=== Begin Enclosure ===
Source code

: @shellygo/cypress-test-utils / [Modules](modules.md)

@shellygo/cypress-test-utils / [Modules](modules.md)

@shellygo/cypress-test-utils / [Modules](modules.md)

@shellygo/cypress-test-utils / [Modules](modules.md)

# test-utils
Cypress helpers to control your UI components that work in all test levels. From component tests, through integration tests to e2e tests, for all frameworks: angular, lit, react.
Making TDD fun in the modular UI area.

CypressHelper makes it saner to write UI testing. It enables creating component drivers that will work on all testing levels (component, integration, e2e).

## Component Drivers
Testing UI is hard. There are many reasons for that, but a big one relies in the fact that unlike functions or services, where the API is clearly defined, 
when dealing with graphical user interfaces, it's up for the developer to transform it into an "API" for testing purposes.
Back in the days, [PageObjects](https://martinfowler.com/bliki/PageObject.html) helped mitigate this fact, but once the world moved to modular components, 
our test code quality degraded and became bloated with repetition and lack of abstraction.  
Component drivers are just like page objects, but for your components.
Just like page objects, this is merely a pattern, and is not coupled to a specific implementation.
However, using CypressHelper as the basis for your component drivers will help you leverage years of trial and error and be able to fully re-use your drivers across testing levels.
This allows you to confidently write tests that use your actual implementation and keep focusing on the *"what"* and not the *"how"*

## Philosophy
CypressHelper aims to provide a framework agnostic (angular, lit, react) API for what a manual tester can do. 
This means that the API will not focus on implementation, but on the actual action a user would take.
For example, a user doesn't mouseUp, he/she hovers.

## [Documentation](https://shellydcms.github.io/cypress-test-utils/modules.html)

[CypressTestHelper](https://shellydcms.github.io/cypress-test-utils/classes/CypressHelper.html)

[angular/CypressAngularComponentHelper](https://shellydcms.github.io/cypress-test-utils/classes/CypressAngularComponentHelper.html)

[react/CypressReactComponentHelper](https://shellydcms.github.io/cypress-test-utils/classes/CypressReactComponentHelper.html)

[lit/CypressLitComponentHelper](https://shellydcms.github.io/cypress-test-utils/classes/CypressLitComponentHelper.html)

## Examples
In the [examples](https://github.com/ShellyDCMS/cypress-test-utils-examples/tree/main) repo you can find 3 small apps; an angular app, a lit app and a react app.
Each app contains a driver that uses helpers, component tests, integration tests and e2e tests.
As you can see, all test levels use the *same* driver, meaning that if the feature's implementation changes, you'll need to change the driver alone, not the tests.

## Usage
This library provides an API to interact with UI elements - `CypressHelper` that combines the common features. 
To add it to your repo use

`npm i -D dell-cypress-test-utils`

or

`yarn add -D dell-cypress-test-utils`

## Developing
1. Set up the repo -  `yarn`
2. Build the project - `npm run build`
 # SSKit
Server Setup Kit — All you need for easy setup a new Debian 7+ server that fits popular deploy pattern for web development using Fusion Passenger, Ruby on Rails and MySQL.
=== End Enclosure ===
:: Action item ::
Copy each line in the entries above where the word "angular" shows up.

:: Response to this exercise ::
Cypress helpers to control your UI components that work in all test levels. From component tests, through integration tests to e2e tests, for all frameworks: angular, lit, react.
CypressHelper aims to provide a framework agnostic (angular, lit, react) API for what a manual tester can do. 
[angular/CypressAngularComponentHelper](https://shellydcms.github.io/cypress-test-utils/classes/CypressAngularComponentHelper.html)
In the [examples](https://github.com/ShellyDCMS/cypress-test-utils-examples/tree/main) repo you can find 3 small apps; an angular app, a lit app and a react app.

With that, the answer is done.